Katie Boulter, tennis player

Boulter believes that much of those harmful messages come from traigators who have lost money. He said he tries to deal with those threats, but they end up creating concern sometimes for their safety. “This simply demonstrates how vulnerable we are. You really don't know if this person is in the place. You really don't know if you are close or if you know where you live or something like that,” he explained.

The tennis players received 8,000 threats in 2024, 40 % of trainers

This research, conducted by artificial intelligence and human analysts, covers all players who have competed in the WTA and ITF circuit, that is, around 3,800 tennis players. Around 1.6 million publications were analyzed. It was detected that 458 players were subject to threats and that five of them received 26 % of the insults. The trainers were responsible for 40 % of the abusive messages. WTA offers a direct communication channel so that the players communicate these situations of abuse and inappropriate messages. In 2024, 28 players used this service to complain about 56 possible threats.

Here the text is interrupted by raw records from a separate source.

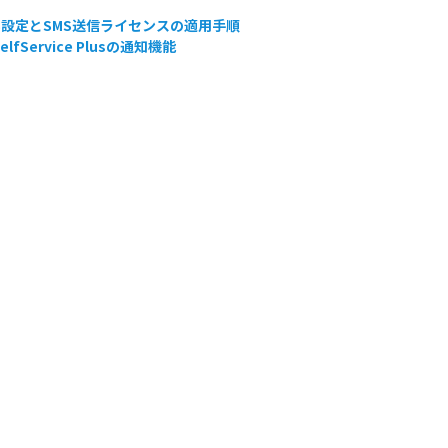
S設定とSMS送信ライセンスの適用手順
elfService Plusの通知機能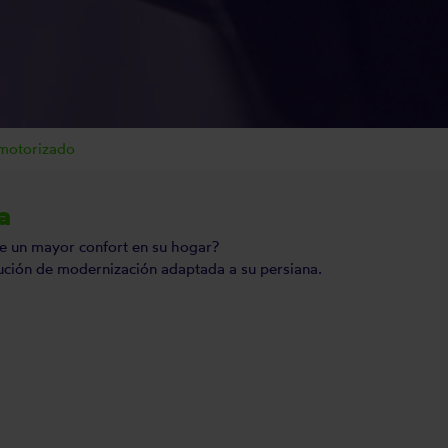
 motorizado
a
 de un mayor confort en su hogar?
olución de modernización adaptada a su persiana.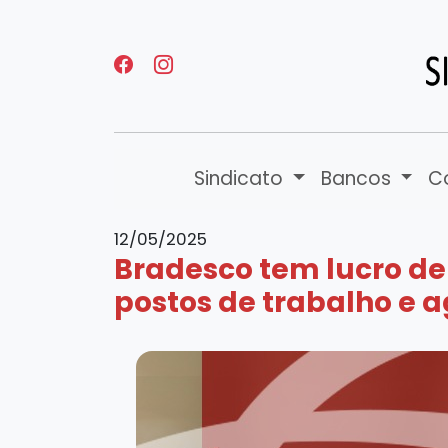
Sindicato
Bancos
C
12/05/2025
Bradesco tem lucro de 
postos de trabalho e 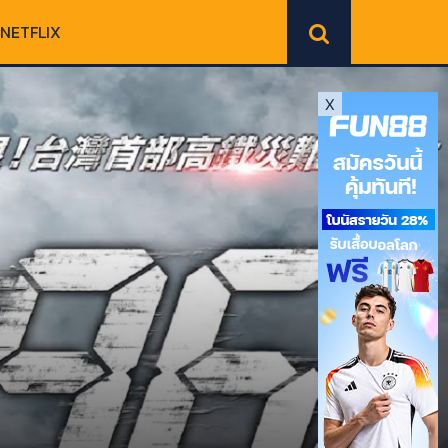
NETFLIX
X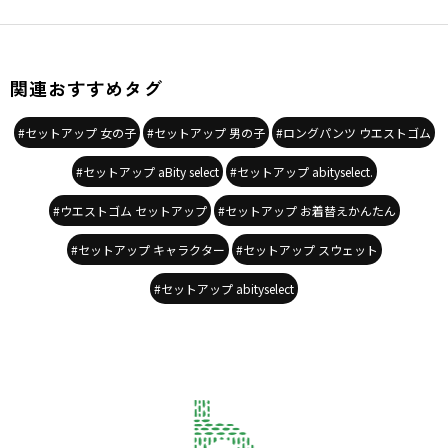
関連おすすめタグ
#セットアップ 女の子
#セットアップ 男の子
#ロングパンツ ウエストゴム
#セットアップ aBity select
#セットアップ abityselect.
#ウエストゴム セットアップ
#セットアップ お着替えかんたん
#セットアップ キャラクター
#セットアップ スウェット
#セットアップ abityselect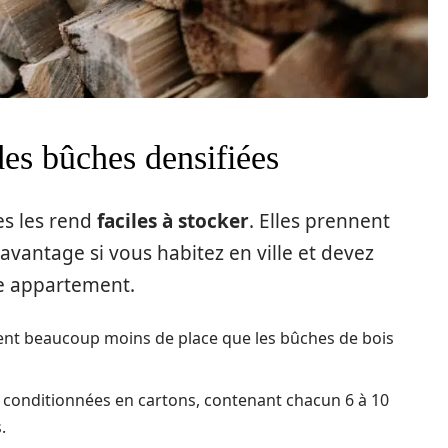
des bûches densifiées
es les rend
faciles à stocker
. Elles prennent
 avantage si vous habitez en ville et devez
tre appartement.
nent beaucoup moins de place que les bûches de bois
 conditionnées en cartons, contenant chacun 6 à 10
s.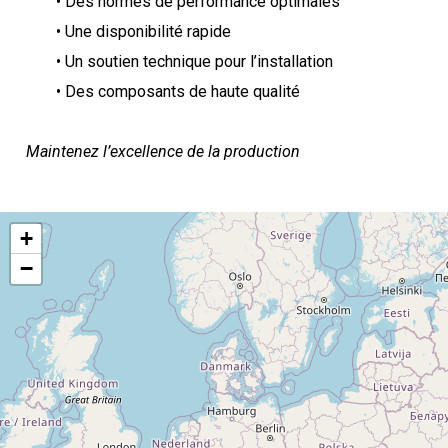
• Des normes de performance optimales
• Une disponibilité rapide
• Un soutien technique pour l’installation
• Des composants de haute qualité
Maintenez l’excellence de la production
+
−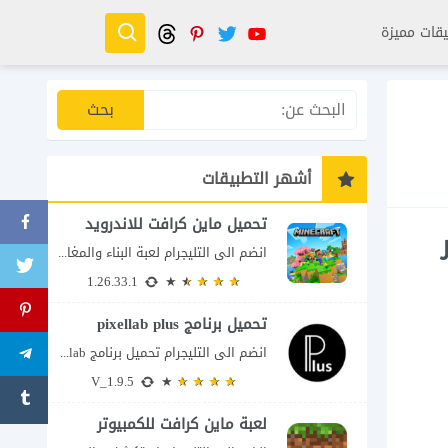
قات مميزة
أشهر التطبيقات
تحميل ماين كرافت للاندرويد
انضم الى التليجرام لعبة البناء والمغامرة التي لا تنتهي Minecraft إذا كنت تبحث عن...
1.26.33.1
تحميل برنامج pixellab plus
انضم الى التليجرام تحميل برنامج pixellab مهكر للاندرويد يعتبر تطبيق بيكسلاب من اشهر تطبيقات...
V_1.9.5
لعبة ماين كرافت للكمبيوتر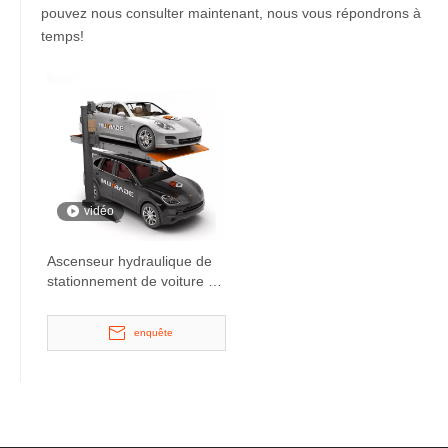
pouvez nous consulter maintenant, nous vous répondrons à
temps!
vidéo
Ascenseur hydraulique de
stationnement de voiture à
2 colonnes souterraines
avec voiturier
enquête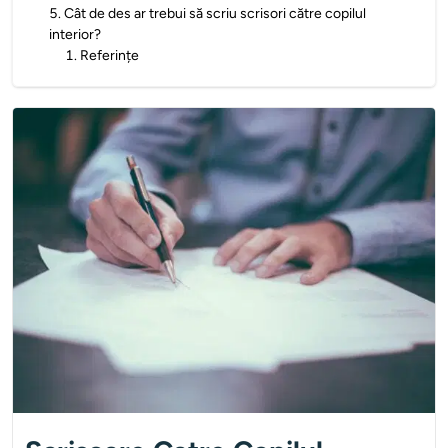
5
.
Cât de des ar trebui să scriu scrisori către copilul
interior?
1
.
Referințe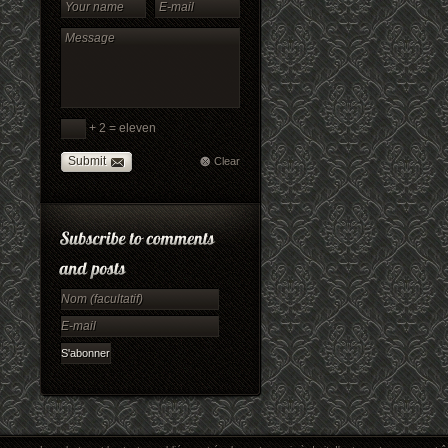
+ 2 = eleven
Submit
Clear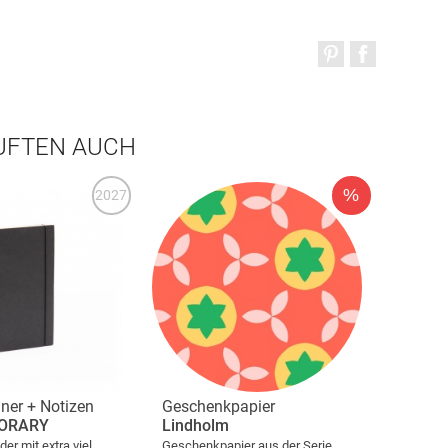
AUFTEN AUCH
%
2027
ner + Notizen
Geschenkpapier
ORARY
Lindholm
r mit extra viel
Geschenkpapier aus der Serie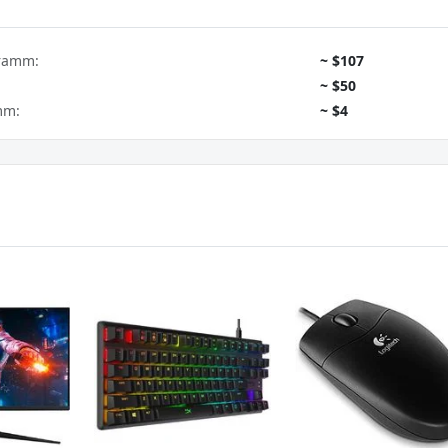
gramm:
~ $107
~ $50
mm:
~ $4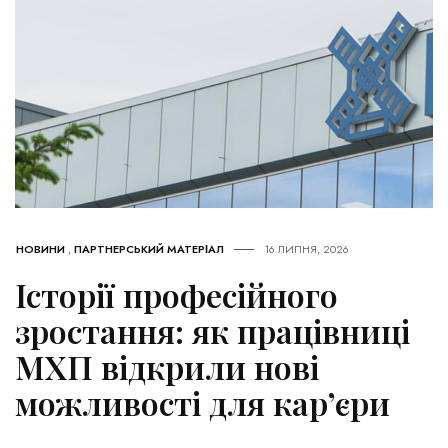
НОВИНИ
,
ПАРТНЕРСЬКИЙ МАТЕРІАЛ
16 ЛИПНЯ, 2026
Історії професійного
зростання: як працівниці
МХП відкрили нові
можливості для кар’єри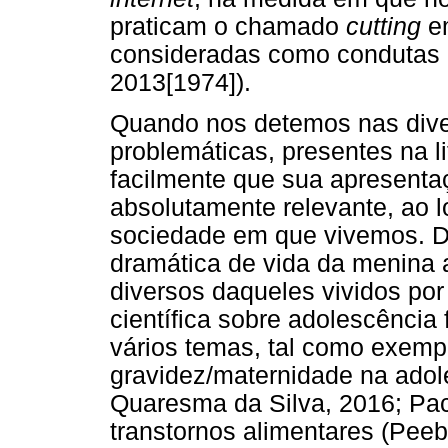
praticam o chamado
cutting
em
consideradas como condutas e
2013[1974]).
Quando nos detemos nas dive
problemáticas, presentes na l
facilmente que sua apresenta
absolutamente relevante, ao l
sociedade em que vivemos. 
dramática de vida da menina 
diversos daqueles vividos por
científica sobre adolescência
vários temas, tal como exempli
gravidez/maternidade na ado
Quaresma da Silva, 2016; Pac
transtornos alimentares (Peeb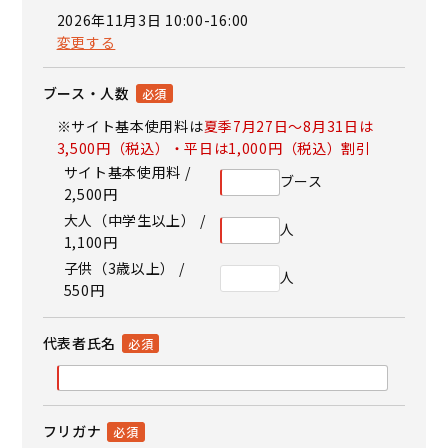
2026年11月3日 10:00-16:00
変更する
ブース・人数
※サイト基本使用料は
夏季7月27日～8月31日は
3,500円（税込）・平日は1,000円（税込）割引
サイト基本使用料 /
ブース
2,500円
大人（中学生以上） /
人
1,100円
子供（3歳以上） /
人
550円
代表者氏名
フリガナ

Numerous public complaints

It is not the first time that athletes denounce the messages of hatred and threats they receive through social networks. For example, the athlete Gabby Thomas, 200 meter Olympic champion, said that on one occasion a man followed her on the track And he insulted her while she signed autographs and then boasted of having bothered Thomas to not win the 200 meters, while publishing a video in which she was heard saying that “he was going to fall.”

For this reason, some federations, such as World Athletics, already studying this type of messages with the objective of identifying abusive behaviors against athletes on the Internet. Thus, after the 2023 Budapest World Cup, The radiography of these abuses talked about messages that were mostly performed on Twitter and their content was racist.

UEFA also launched measures against these 'online' abuse through a program called 'respect'. And Roland Garros already made the Bodyguard tool, which eliminated hate messages aimed at tennis players available to racket professionals during the two weeks that competed in the Internationals of France.